Exercise requirements:
- 1) From the Kafka disk usage post below, list the names of every file that appears in the directory listings.
- 2) In the Kafka disk usage post below, rewrite the paragraph beginning "I'm testing a Kafka producer application" as one shorter sentence that keeps its main facts.

Source document:
★ ★ ★ ★ ★ ★ ★

I'm testing a Kafka producer application and noticed something strange about the disk usage of the Kafka logs. When looking at the total size of a certain partition's log directory, while the application is writing to Kafka, I see this:
$ ls -l --block-size=kB kafka-logs/mytopic-0
total 52311kB
-rw-rw-r-- 1 app-data app-data 10486kB Oct 29 12:45 00000000000000000000.index
-rw-rw-r-- 1 app-data app-data 46505kB Oct 29 12:45 00000000000000000000.log
-rw-rw-r-- 1 app-data app-data 10486kB Oct 29 12:45 00000000000000000000.timeindex
-rw-rw-r-- 1 app-data app-data 1kB Oct 29 11:55 leader-epoch-checkpoint
Then I stop my application, and a few minutes later I repeat the above command, and get this:
$ ls -l --block-size=kB kafka-logs/mytopic-0
total 46519kB
-rw-rw-r-- 1 app-data app-data 10486kB Oct 29 12:45 00000000000000000000.index
-rw-rw-r-- 1 app-data app-data 46505kB Oct 29 12:45 00000000000000000000.log
-rw-rw-r-- 1 app-data app-data 10486kB Oct 29 12:45 00000000000000000000.timeindex
-rw-rw-r-- 1 app-data app-data 1kB Oct 29 11:55 leader-epoch-checkpoint
Questions: Why does the ls
total figure not represent the sum of sizes of all the files in that directory? Why does the total decrease a few minutes after stopping the producer application, even though all the files in the directory remain the same size?

★ ★ ★ ★ ★ ★ ★

Recorded information:

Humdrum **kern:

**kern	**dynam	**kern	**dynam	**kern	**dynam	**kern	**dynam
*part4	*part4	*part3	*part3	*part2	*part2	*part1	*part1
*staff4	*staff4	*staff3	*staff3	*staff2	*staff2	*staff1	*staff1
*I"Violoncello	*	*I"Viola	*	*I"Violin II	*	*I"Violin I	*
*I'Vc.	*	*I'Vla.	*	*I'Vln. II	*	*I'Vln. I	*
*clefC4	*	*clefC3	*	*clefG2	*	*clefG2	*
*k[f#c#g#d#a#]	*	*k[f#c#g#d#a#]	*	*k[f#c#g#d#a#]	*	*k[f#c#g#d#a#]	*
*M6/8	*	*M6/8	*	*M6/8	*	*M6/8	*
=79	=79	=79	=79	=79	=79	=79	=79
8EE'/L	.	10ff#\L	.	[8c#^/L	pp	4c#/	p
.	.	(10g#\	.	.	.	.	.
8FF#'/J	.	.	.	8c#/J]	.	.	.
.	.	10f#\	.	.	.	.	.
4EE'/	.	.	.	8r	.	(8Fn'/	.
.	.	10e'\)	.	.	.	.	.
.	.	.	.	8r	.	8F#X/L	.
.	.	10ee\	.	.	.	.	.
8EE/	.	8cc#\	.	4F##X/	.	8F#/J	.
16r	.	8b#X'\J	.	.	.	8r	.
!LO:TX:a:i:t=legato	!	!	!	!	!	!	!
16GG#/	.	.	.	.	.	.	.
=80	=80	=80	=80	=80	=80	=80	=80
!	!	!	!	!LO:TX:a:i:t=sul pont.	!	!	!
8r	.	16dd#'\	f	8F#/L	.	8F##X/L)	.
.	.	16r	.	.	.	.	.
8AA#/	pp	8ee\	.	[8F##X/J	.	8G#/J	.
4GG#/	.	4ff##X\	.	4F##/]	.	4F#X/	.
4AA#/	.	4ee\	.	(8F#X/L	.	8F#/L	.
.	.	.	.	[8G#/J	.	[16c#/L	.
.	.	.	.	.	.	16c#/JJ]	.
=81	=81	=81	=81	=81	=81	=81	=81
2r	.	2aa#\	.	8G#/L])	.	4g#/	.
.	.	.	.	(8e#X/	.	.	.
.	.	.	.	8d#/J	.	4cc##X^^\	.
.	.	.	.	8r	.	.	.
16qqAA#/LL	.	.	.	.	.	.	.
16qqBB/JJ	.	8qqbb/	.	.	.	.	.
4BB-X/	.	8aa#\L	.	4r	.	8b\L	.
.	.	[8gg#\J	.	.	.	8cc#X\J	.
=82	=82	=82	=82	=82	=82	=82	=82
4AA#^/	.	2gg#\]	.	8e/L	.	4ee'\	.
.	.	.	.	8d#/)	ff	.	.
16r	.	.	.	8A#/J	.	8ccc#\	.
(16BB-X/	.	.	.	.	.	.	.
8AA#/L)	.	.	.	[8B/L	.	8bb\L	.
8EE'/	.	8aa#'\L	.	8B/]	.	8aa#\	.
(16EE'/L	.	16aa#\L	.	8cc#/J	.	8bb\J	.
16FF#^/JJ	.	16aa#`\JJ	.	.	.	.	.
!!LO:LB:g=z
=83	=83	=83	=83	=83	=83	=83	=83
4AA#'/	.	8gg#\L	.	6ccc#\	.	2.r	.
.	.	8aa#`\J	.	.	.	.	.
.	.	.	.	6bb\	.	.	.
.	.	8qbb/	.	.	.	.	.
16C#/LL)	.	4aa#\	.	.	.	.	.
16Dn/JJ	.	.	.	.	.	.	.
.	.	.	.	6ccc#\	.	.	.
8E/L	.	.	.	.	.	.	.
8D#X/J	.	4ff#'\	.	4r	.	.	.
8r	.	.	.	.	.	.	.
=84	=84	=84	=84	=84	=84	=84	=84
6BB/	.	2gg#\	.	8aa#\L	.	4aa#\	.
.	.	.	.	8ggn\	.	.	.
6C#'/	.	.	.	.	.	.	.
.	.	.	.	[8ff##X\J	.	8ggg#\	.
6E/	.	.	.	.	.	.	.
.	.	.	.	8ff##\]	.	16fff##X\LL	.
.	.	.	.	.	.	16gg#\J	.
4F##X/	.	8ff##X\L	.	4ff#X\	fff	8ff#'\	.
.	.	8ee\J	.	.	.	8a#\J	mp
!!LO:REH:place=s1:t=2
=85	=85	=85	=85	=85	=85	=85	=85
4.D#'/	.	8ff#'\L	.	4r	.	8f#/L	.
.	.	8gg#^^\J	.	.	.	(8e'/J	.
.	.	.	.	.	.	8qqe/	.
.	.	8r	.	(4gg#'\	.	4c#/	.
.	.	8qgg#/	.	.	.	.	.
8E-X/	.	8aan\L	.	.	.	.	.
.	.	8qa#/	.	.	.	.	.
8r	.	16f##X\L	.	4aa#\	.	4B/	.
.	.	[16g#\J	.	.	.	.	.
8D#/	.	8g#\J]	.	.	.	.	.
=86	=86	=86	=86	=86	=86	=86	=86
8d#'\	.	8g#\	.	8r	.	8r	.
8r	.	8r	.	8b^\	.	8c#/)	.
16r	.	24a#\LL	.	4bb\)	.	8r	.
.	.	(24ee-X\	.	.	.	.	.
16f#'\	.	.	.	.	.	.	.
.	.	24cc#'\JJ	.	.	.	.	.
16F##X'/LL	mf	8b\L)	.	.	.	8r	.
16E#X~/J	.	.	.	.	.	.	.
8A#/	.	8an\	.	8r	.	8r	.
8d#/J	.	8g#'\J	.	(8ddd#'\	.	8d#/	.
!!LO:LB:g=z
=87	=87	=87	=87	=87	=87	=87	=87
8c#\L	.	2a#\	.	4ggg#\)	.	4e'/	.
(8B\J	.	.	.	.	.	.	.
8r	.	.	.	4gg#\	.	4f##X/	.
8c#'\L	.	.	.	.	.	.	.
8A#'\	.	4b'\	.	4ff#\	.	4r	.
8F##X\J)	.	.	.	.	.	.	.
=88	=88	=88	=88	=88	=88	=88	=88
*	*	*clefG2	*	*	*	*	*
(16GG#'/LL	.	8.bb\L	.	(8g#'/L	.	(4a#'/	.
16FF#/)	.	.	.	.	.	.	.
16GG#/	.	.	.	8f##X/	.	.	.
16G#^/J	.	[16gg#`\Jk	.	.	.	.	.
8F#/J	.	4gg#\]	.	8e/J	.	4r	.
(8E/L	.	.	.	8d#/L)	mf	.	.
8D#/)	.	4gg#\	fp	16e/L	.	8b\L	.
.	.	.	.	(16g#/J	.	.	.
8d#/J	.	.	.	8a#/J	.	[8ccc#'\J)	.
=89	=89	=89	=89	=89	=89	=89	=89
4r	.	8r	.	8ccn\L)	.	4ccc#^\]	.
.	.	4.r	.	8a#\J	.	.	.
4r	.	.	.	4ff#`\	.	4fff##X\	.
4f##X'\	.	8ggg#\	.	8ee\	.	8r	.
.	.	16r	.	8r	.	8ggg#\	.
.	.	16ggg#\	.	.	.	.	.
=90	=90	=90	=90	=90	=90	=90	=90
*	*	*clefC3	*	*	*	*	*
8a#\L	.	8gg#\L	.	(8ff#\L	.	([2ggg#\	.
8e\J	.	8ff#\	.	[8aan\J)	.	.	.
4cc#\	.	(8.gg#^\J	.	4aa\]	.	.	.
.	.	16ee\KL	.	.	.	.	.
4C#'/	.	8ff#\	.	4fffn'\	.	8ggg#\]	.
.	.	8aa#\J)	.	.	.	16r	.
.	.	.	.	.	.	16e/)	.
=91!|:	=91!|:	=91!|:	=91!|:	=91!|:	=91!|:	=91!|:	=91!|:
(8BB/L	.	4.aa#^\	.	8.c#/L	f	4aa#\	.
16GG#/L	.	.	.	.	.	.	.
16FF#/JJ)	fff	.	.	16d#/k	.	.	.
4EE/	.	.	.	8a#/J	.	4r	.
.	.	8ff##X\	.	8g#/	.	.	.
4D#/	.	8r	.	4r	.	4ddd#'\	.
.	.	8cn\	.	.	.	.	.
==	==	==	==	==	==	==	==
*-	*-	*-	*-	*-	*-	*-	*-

★ ★ ★ ★ ★ ★ ★

Activity answers:
- 1)
00000000000000000000.index
00000000000000000000.log
00000000000000000000.timeindex
leader-epoch-checkpoint

- 2) While testing a Kafka producer application, the writer noticed odd disk usage in the Kafka logs when checking the total size of one partition's log directory during writes to Kafka.